### TASK BRIEF
Return all the records, each one exactly as given.

(Excerpts from a dataset)

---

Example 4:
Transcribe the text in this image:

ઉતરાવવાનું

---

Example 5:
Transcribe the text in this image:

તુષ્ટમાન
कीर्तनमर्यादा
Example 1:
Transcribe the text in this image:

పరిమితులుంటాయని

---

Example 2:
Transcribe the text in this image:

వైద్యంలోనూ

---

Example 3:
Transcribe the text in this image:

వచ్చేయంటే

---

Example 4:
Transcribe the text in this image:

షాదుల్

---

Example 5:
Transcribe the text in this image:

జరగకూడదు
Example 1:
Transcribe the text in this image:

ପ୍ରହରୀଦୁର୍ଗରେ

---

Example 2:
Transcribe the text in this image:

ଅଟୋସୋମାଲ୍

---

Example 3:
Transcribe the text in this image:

### TASK RESULT
---

Example 4:
Transcribe the text in this image:

ઉતરાવવાનું

---

Example 5:
Transcribe the text in this image:

તુષ્ટમાન
कीर्तनमर्यादा
Example 1:
Transcribe the text in this image:

పరిమితులుంటాయని

---

Example 2:
Transcribe the text in this image:

వైద్యంలోనూ

---

Example 3:
Transcribe the text in this image:

వచ్చేయంటే

---

Example 4:
Transcribe the text in this image:

షాదుల్

---

Example 5:
Transcribe the text in this image:

జరగకూడదు
Example 1:
Transcribe the text in this image:

ପ୍ରହରୀଦୁର୍ଗରେ

---

Example 2:
Transcribe the text in this image:

ଅଟୋସୋମାଲ୍

---

Example 3:
Transcribe the text in this image:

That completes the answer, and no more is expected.